Butir Tugas 1 |
Jawablah pertanyaan berikut berdasarkan teks tentang PLTU Indramayu.
(a) Pada hari dan tanggal berapa pertemuan Jurnalis Warga Indramayu diadakan?
(b) Di tempat mana pertemuan tersebut berlangsung?
(c) Sektor apa saja yang disebut sebagai sandaran banyak keluarga?
Butir Tugas 2 |
Tentukan apakah setiap pernyataan berikut sesuai dengan teks tentang PLTU Indramayu. Jawab ya atau tidak, disertai kutipan kata-kata teks yang menentukan.
(a) Pertemuan itu diadakan di aula sebuah pondok pesantren.
(b) Jurnalis Warga mencari ruang aman perempuan tanpa melibatkan pihak lain.
(c) Dampak lingkungan yang disebut hanya memengaruhi kesehatan masyarakat.
Butir Tugas 3 |
Tuliskan lanjutan teks tentang PLTU Indramayu, dimulai setelah kalimat terakhirnya.

Kutipan Halaman |
“Air tak lagi mengalir di kampung kami. Setiap hari kami terbiasa hidup bertemankan asap dan debu, polusi dari PLTU Indramayu.”
Mubadalah.id – Demikian kalimat yang saya dengar dari pertemuan Jurnalis Warga Indramayu Jawa Barat pada Sabtu 12 Oktober 2024 di aula Ponpes Miftahul Huda Segeran Kidul Indramayu.
Kegiatan tersebut bertajuk “Open Mic dan Dialog Publik Seputar Pembangunan Strategis Nasional (PSN): PLTU Indramayu Ruang Aman atau Ancaman untuk (Perempuan)?”
Bersama jejaring komunitas dan lintas organisasi perempuan, Jurnalis Warga mencari ruang aman perempuan di dalam proyek PSN tersebut, terutama di daerah Indramayu.
Dampak lingkungan dari polusi udara, pencemaran air dan penurunan kualitas tanah tidak hanya memengaruhi kesehatan masyarakat, tetapi juga keberlangsungan sumber daya alam yang menjadi sandaran mata pencaharian banyak keluarga. Terutama yang bergantung pada sektor pertanian dan perikanan.

Materi yang Ditampilkan |

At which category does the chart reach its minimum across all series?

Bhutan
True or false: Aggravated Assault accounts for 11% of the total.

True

---

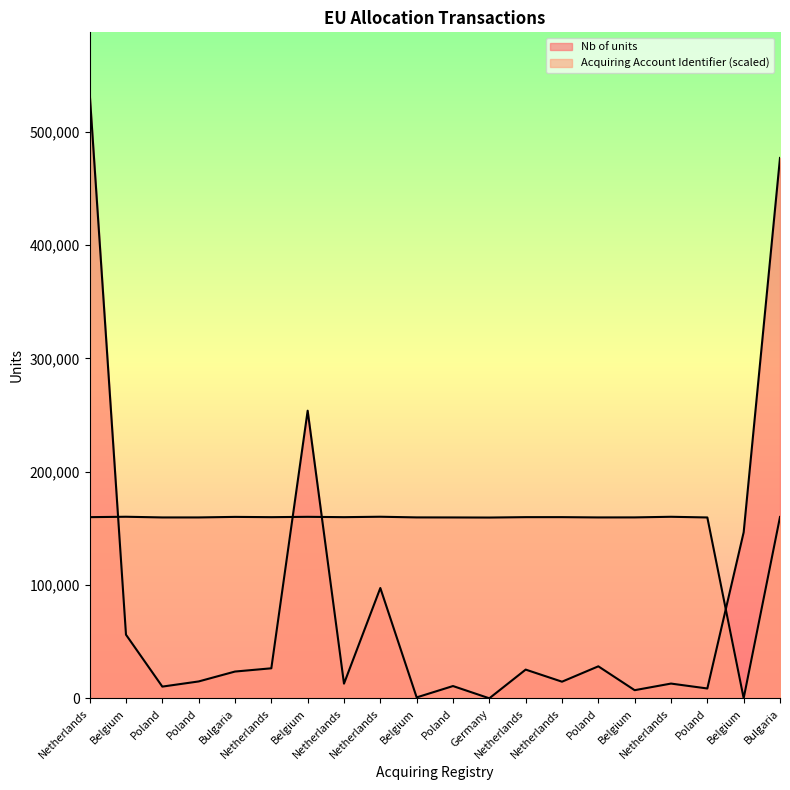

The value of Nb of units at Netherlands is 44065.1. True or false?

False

Hasil 1 |
(a) Sabtu, 12 Oktober 2024.
(b) Di aula Ponpes Miftahul Huda Segeran Kidul Indramayu.
(c) Sektor pertanian dan perikanan.

Hasil 2 |
(a) Ya: "di aula Ponpes Miftahul Huda Segeran Kidul Indramayu."
(b) Tidak: "Bersama jejaring komunitas dan lintas organisasi perempuan, Jurnalis Warga mencari ruang aman perempuan."
(c) Tidak: "tidak hanya memengaruhi kesehatan masyarakat, tetapi juga keberlangsungan sumber daya alam."

Hasil 3 |
Rebon Semakin Sulit Dicari
Salah satu narasumber dalam kegiatan tersebut, Pak Mitra yang merupakan perwakilan dari Jatayu (Jaringan Tanpa Asap Batu Bara) mengungkapkan bahwa kini ia dan para nelayan lain semakin sulit mencari ikan rebon sebagai bahan untuk membuat terasi dan olahan hasil ikan lainnya.
“Sebelum ada PLTU Indramayu, di pinggiran Pantai setiap kali kami turun ke laut, mendapat banyak tangkapan rebon (Udang kecil). Tapi setelah ada PLTU, kami harus mencari lebih jauh ke tengah laut, sehingga membahayakan keselamatan para nelayan.”
Tidak hanya itu, limbah dari PLTU Indramayu membuat kondisi air di sekitarnya menjadi panas. Hal itu berdampak pada semakin berkurangnya bibit ikan bandeng. Sementara sejauh ini Indramayu terkenal sebagai penghasil ikan laut dan tambak yang bisa menghidupi kebutuhan ekonomi warga.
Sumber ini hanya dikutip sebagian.